Die Bedeutung dieses Faktors lässt sich am rechnerischen Stundenlohn auf Basis der jeweiligen Wochenarbeitszeit ablesen. Wer also beispielsweise in der Unternehmensorganisation oder Unternehmensstrategie arbeitet, das aber nur bis zu elf Stunden in der Woche, dessen Stundenlohn liegt bei einem Drittel des Stundenlohns eines Vollzeitmitarbeiters. In der Pflege dagegen steigen die Verdienste nicht überproportional mit der Arbeitszeit, ebenso im öffentlichen Dienst, wo für fast alle Beschäftigten ein Tarifvertrag gilt. Grundsätzlich gilt: Wo Teilzeitarbeit mit rechnerisch niedrigeren Stundenlöhnen einhergeht, fällt die Lücke umso höher aus - denn in Teilzeit arbeiten nun mal nach wie vor deutlich mehr Frauen als Männer. Wo aber beispielsweise Tarifverträge gleiche Stundenlöhne unabhängig von der Arbeitszeit vorschreiben, verringert sich der Lohnabstand.

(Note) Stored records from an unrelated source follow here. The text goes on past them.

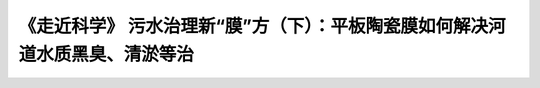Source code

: 《走近科学》 污水治理新“膜”方（下）：平板陶瓷膜如何解决河道水质黑臭、清淤等治
==================================================================================================================

.. raw:: html

   <video width="100%" height="100%" controls>
   <source src="https://outin-0fed40cae50711eaa61200163e1c94a4.oss-cn-shanghai.aliyuncs.com/sv/5d6ed145-180e9864543/5d6ed145-180e9864543.mp4" type="video/mp4" />
   </video>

Das Gehalt von Arzthelfern liegt um zehn Prozent höher als das ihrer weiblichen Pendants

Der Anteil von Frauen und Männern im jeweiligen Berufsfeld spielt ebenfalls eine Rolle. Tendenziell ist der bereinigte Verdienstunterschied, der unterschiedliche Ausbildungen und Berufserfahrungen berücksichtigt, in frauendominierten Berufen am geringsten. Am höchsten ist er in Berufen mit ausgeglichenem Frauen- und Männeranteil. Besonders groß fällt die bereinigte Lücke mit 27 Prozent im Verkauf aus. Auch Ausreißer gibt es: Arzthelfer verdienen bereinigt zehn Prozent mehr als ihre Kolleginnen, obwohl in diesem Beruf nur zwei Prozent Männer arbeiten. Im Polizeidienst dagegen, mit einem Frauenanteil von unter zehn Prozent, verdienen Frauen fast zehn Prozent mehr als Männer.

Einfluss auf die Höhe der Lohnlücke hat auch der Anteil von Beschäftigten in leitenden Stellungen im jeweiligen Beruf. Gibt es viele Führungskräfte, fällt die Lohnlücke höher aus. Dieser Befund sei auch der "gläsernen Decke" zuzuschreiben, heißt es in der Studie: "Also der Tatsache, dass Frauen unterdurchschnittlich häufig Führungspositionen besetzen."

Auch die Tatsache, ob ein Unternehmen in öffentlicher oder privater Hand ist, hat Auswirkungen. Der Grund ist allerdings wenig schmeichelhaft für die Frauen: In öffentlichen Unternehmen gelten, wie auch im öffentlichen Dienst,häufiger Tarifverträge als in Privatunternehmen. Tarifverträge aber sorgen nicht nur für gleiche Stundenlöhne bei Teilzeit- und Vollzeitarbeit - sie gleichen noch etwas aus: "Da Frauen im Vergleich zu Männern erwiesenermaßen weitaus schlechter verhandeln, sind Tarifverträge ein sinnvolles Mittel, um Verdienstunterschiede zwischen Männern und Frauen zu verringern", heißt es in der DIW-Studie.